**Extracted entries:**

---+---

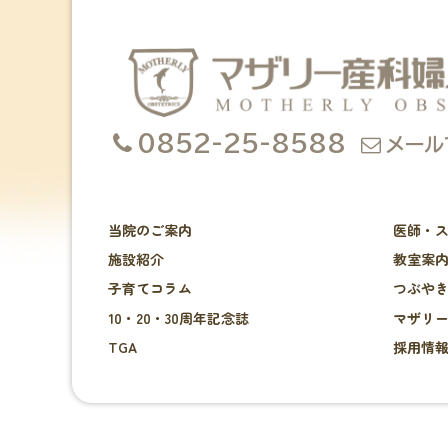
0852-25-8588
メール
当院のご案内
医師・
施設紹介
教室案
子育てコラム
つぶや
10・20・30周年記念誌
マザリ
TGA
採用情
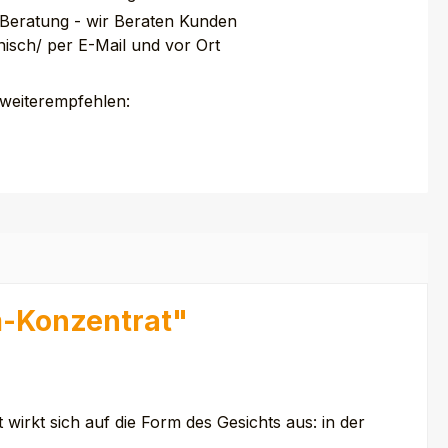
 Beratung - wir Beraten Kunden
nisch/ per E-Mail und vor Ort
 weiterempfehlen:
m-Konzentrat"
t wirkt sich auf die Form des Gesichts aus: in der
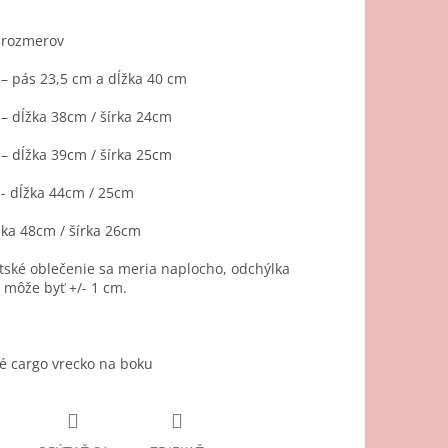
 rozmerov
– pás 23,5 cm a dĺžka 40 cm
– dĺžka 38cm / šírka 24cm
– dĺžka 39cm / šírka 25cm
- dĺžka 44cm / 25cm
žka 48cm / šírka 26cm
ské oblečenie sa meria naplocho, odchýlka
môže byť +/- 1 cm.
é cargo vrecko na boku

---+---

**Problem to work on:** Pull every line of text from the listing above, keeping each one unchanged and in the same order. Leave the pictures out of your answer.

**Answer section:**
0852-25-8588
メール
当院のご案内
医師・
施設紹介
教室案
子育てコラム
つぶや
10・20・30周年記念誌
マザリ
TGA
採用情
 Beratung - wir Beraten Kunden
nisch/ per E-Mail und vor Ort
 weiterempfehlen:
m-Konzentrat"
t wirkt sich auf die Form des Gesichts aus: in der
 rozmerov
– pás 23,5 cm a dĺžka 40 cm
– dĺžka 38cm / šírka 24cm
– dĺžka 39cm / šírka 25cm
- dĺžka 44cm / 25cm
žka 48cm / šírka 26cm
ské oblečenie sa meria naplocho, odchýlka
môže byť +/- 1 cm.
é cargo vrecko na boku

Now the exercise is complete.